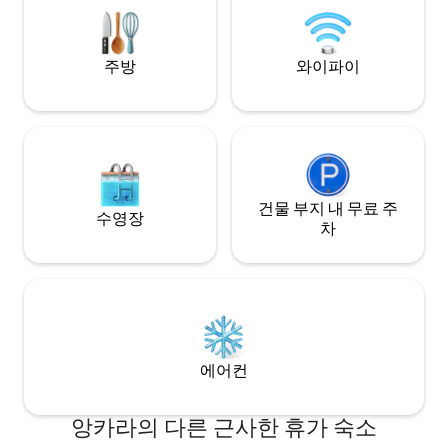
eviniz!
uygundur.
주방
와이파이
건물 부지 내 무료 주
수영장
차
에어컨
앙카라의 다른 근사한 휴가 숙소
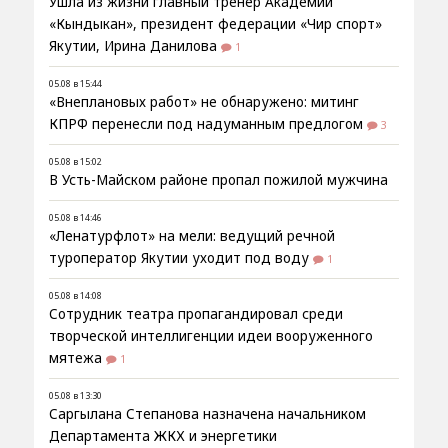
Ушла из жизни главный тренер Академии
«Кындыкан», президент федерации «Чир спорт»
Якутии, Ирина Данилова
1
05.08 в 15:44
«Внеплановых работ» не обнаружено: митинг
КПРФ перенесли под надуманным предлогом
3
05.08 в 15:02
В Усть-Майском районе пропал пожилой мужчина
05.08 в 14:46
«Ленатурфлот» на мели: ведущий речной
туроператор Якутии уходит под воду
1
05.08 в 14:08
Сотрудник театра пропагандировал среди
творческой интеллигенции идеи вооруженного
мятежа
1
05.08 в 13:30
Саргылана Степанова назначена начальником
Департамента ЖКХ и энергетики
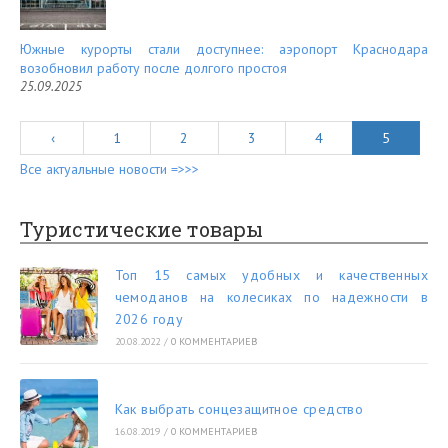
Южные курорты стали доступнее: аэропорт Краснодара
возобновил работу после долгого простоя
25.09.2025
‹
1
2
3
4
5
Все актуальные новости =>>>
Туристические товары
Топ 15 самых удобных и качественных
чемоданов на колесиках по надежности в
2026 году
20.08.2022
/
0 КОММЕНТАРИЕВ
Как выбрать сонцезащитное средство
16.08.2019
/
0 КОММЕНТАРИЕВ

==

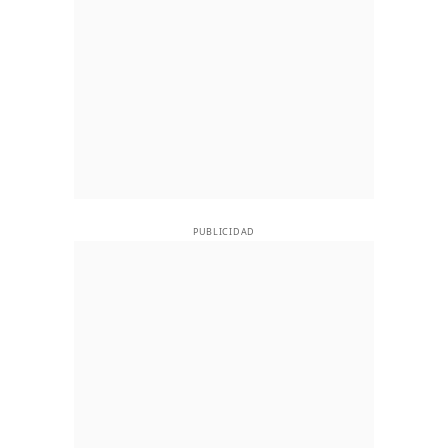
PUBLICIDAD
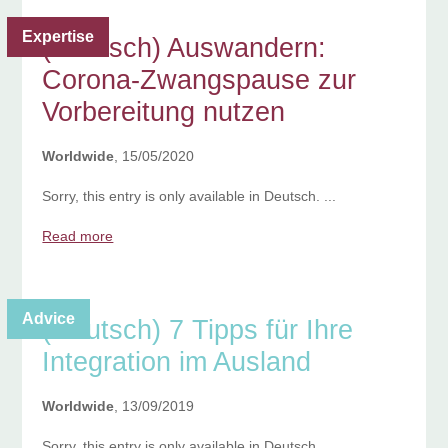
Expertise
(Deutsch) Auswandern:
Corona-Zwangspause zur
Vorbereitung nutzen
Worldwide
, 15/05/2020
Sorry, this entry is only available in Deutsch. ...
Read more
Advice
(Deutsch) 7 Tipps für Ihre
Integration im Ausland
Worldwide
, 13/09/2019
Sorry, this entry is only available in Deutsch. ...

Written task
Where a line in the entries holds the word "Deutsch", copy that line.

Written response
(Deutsch) Auswandern:
Sorry, this entry is only available in Deutsch. ...
(Deutsch) 7 Tipps für Ihre
Sorry, this entry is only available in Deutsch. ...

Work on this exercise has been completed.